Looking for help if anyone can help explain queryAggregate() behaviour in a clustered environment using an aggregation UDF. It’s not exactly clear to me what queryAggregate() returns when multiple nodes are present.

The docs state the following:

The query executor puts results on a queue in separate threads. The calling thread concurrently pops results off the queue through the ResultSet iterator. The aggregation function is called on both server and client (final reduce). Therefore, the Lua script file must also reside on both server and client.

Is the calling thread in this instance my application thread? Is this iteration and final reduction being performed by my application thread inside the client before control is returned to the application, or do I have to manually iterate the ResultSet which is returned? It’s a little confusing to state that the final reduction is executed on the client side through the UDF lua functions and then return a ResultSet which is something an app can iterate.

Using docker-compose with the CE version I can only run a single node locally to test, so I am wondering if there is any way to determine this behaviour without spinning up a local cluster somehow.

Is the calling thread in this instance my application thread?

Yes, the calling thread is your application thread.
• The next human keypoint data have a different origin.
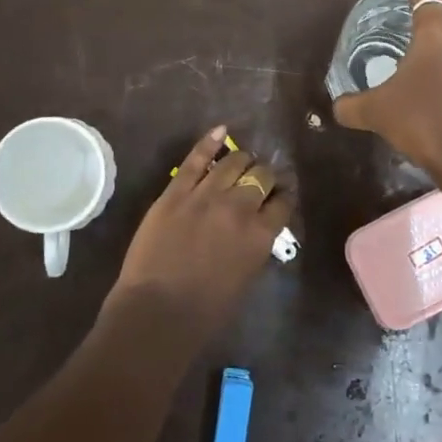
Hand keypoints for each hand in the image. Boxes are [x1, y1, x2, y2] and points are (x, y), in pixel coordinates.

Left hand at [103, 126, 295, 340]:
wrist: (157, 311)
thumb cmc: (205, 311)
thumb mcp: (245, 279)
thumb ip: (254, 247)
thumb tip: (257, 228)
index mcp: (261, 236)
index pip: (283, 203)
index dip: (284, 195)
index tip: (282, 194)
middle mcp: (239, 208)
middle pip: (261, 177)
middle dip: (265, 175)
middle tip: (261, 178)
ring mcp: (205, 196)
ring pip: (232, 162)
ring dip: (242, 159)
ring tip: (243, 159)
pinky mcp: (176, 192)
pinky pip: (195, 159)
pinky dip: (210, 142)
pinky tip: (221, 131)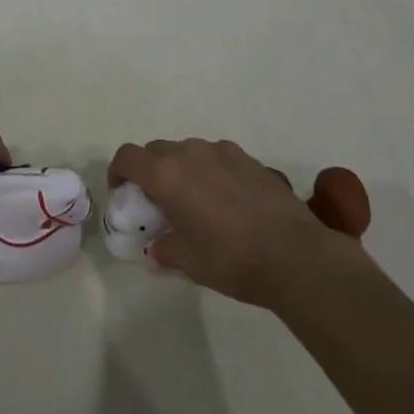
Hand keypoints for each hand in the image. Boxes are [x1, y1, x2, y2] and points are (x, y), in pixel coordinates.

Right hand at [108, 137, 374, 310]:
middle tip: (158, 201)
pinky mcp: (248, 157)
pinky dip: (211, 171)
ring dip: (182, 169)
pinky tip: (227, 200)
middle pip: (157, 150)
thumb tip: (155, 250)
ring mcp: (221, 151)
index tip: (122, 190)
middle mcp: (190, 152)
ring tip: (195, 201)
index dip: (118, 170)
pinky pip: (216, 157)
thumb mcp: (189, 263)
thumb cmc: (232, 260)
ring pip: (188, 151)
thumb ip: (165, 251)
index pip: (128, 156)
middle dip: (150, 171)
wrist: (295, 254)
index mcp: (166, 175)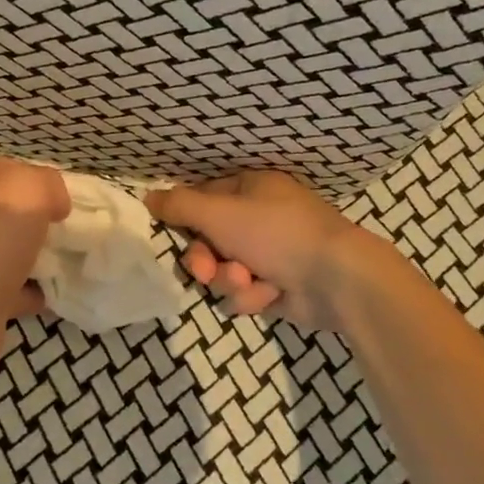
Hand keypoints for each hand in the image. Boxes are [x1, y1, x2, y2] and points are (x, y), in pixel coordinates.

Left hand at [0, 158, 70, 373]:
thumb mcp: (30, 188)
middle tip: (78, 232)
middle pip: (13, 215)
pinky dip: (36, 292)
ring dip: (40, 258)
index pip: (11, 174)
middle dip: (42, 222)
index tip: (70, 201)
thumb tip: (55, 206)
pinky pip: (18, 292)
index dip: (41, 183)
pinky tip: (60, 292)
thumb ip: (49, 185)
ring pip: (15, 253)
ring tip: (76, 261)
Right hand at [146, 171, 374, 331]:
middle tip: (206, 272)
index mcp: (251, 188)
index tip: (172, 233)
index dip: (186, 219)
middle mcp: (259, 218)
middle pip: (209, 240)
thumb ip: (179, 206)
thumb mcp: (219, 213)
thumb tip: (147, 196)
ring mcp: (270, 253)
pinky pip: (245, 291)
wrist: (336, 279)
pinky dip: (253, 295)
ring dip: (230, 279)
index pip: (203, 199)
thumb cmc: (277, 233)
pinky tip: (271, 294)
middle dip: (206, 259)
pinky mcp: (277, 285)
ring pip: (224, 269)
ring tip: (249, 283)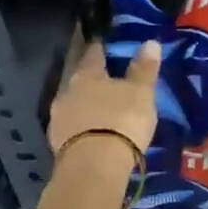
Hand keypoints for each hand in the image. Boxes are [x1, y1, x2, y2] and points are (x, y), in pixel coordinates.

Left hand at [48, 38, 161, 158]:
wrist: (94, 166)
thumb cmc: (121, 121)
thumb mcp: (141, 93)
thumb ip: (144, 69)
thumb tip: (150, 42)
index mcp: (86, 74)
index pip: (93, 54)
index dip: (100, 48)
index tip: (105, 44)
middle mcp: (66, 91)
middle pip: (80, 79)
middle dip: (92, 80)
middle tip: (106, 80)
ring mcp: (58, 118)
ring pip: (74, 104)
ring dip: (86, 104)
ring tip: (101, 109)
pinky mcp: (57, 143)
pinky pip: (72, 127)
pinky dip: (82, 126)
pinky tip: (92, 131)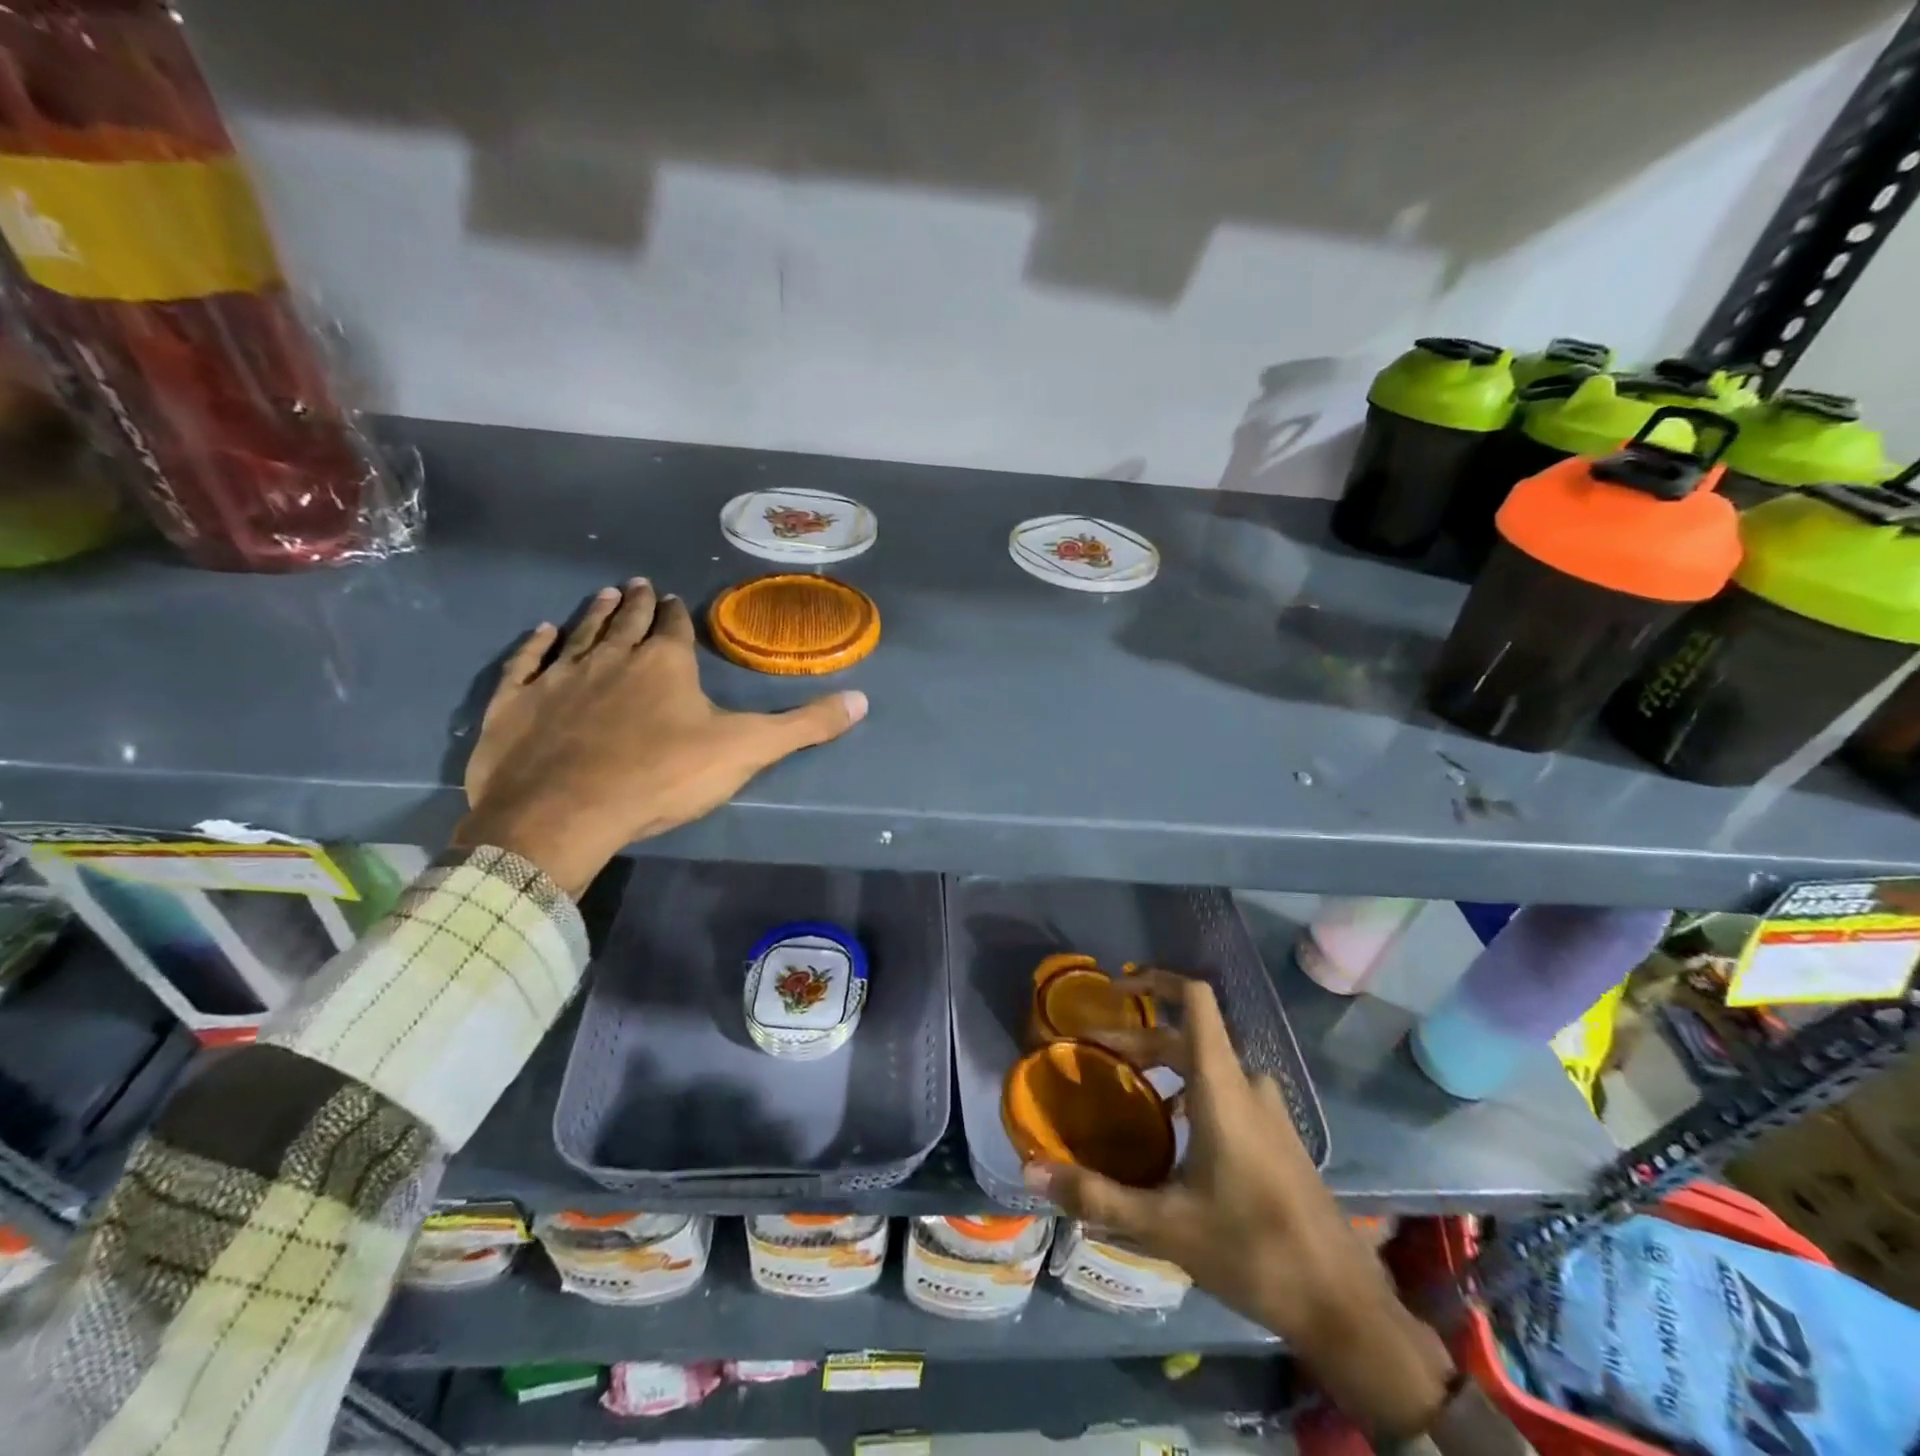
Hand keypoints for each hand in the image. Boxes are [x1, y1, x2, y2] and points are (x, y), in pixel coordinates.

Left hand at [454, 579, 866, 896]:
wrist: (564, 813)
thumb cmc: (661, 777)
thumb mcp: (746, 751)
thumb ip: (804, 726)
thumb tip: (862, 700)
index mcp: (665, 664)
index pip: (677, 629)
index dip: (681, 615)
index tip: (679, 600)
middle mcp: (612, 658)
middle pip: (629, 622)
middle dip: (640, 604)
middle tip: (640, 584)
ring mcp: (559, 677)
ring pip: (581, 633)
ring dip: (595, 614)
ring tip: (606, 595)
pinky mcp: (517, 703)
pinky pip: (527, 663)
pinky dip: (534, 645)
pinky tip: (540, 632)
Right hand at [1025, 970, 1455, 1438]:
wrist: (1344, 1306)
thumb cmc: (1252, 1250)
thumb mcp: (1165, 1225)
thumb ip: (1097, 1195)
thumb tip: (1032, 1170)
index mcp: (1222, 1088)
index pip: (1196, 1000)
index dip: (1157, 980)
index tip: (1117, 987)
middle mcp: (1248, 1086)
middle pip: (1188, 1037)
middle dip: (1139, 1040)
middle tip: (1095, 1056)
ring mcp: (1269, 1111)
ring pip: (1208, 1066)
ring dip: (1164, 1067)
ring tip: (1127, 1093)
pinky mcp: (1279, 1137)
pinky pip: (1227, 1092)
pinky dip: (1191, 1091)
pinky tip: (1171, 1135)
Is this iteration and final reduction being performed by my application thread inside the client before control is returned to the application, or do I have to manually iterate the ResultSet which is returned?

You have to manually iterate the ResultSet which is returned.

You can test aggregation queries with a single node. In this case, the ResultSet contains the same results that are returned from that single node and no reduce is performed.

Look at QuerySum.java and QueryAverage.java for aggregation query example code.

Thank you for your reply.

I see in QueryAverage that it returns a single result, which is retrieved using resultSet.next() once, whereas QuerySum iterates the ResultSet. There is also a difference in the UDF lua definitions. QueryAverage uses a map+aggregation+reduce steps, whereas QuerySum uses only map+reduce steps. My own function uses only filter->map->reduce, no aggregation step.

I will test to see which of these examples match my own use case.

I missed this in my previous reading of the docs:

One main characteristic of reduce function is that it executes both on the server nodes as well as the client side (in application instance). Each node first runs the data stream through the functions defined in the stream definition. The end result of this is sent to the application instance. The application gets results from all the nodes in the cluster. The client layer in it does the final reduce using the reduce function specified in the stream. So, the reduce function should be able to aggregate the intermediate aggregated values (coming form the cluster nodes). If there is no reduce function, the client layer simply passes all the data coming from the nodes to the application.

So I think as long as I provide a reduce() function in my UDF it should get run on both the individual node and then on the client side, thereby returning a single result to my application?

That is correct.

1 Like

After making some modifications I’d like to confirm my understanding of the flow of operations.

  1. The filter function is applied.
  2. The map function is applied.
  3. The aggregation function is applied. These first 3 ops all run inside each partition.
  4. Then a server-side reduce function reduces all the aggregate results from all partitions on that node to a single result for that node.
  5. Finally the same reduce function is called once more client-side to produce a single result for the client.

Is this correct?

The first 3 ops apply to the entire node and are not restricted to a specific partition within that node. Aggregation queries use the older query protocol which does not query by partition. Otherwise, your statements are correct.

1 Like